SET OF TASKS
(a) According to the conductor's biography, what award did Wolff win in 2001?
(b) Repeat the stretch of the conductor's biography from "Wolff has recorded" through "New England Conservatory.", switching "piano" to "harpsichord".

PASSAGE FOR REVIEW
=-=-=
Appointed Music Director of the Belgian National Orchestra in 2017, Wolff was principal conductor of the Frankfurt Radio Orchestra from 1997 to 2006. Together they toured Europe, Japan and China and appeared at the Salzburg Festival.
From 1988 to 2000, Wolff was principal conductor of the Saint Paul Chamber Orchestra, with whom he recorded extensively and toured the United States, Europe and the Far East.
A conductor whose interests span baroque performance practice to the championing of new works, he began his professional career in 1979 as associate conductor of the National Symphony Orchestra under Mstislav Rostropovich.
Wolff has recorded more than fifty discs, including the complete Beethoven symphonies and collaborations with Mstislav Rostropovich, Yo-Yo Ma, Joshua Bell, Hilary Hahn, and jazz guitarist John Scofield. Three times nominated for a Grammy Award, Wolff won the 2001 Cannes Classical Award.
Born in Paris to American parents, Wolff graduated from Harvard College, studied piano with Leon Fleisher, composition with George Crumb and Olivier Messiaen, and conducting with Charles Bruck. For the last decade he has been deeply involved in music education, teaching conducting at Boston’s New England Conservatory.
=-=-=
EXERCISE DATA
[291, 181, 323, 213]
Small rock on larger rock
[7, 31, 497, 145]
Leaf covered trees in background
=-=-=
ANSWERS FOR THE EXERCISE
(a) The Cannes Classical Award.

(b)
Wolff has recorded more than fifty discs, including the complete Beethoven symphonies and collaborations with Mstislav Rostropovich, Yo-Yo Ma, Joshua Bell, Hilary Hahn, and jazz guitarist John Scofield. Three times nominated for a Grammy Award, Wolff won the 2001 Cannes Classical Award.
Born in Paris to American parents, Wolff graduated from Harvard College, studied harpsichord with Leon Fleisher, composition with George Crumb and Olivier Messiaen, and conducting with Charles Bruck. For the last decade he has been deeply involved in music education, teaching conducting at Boston’s New England Conservatory.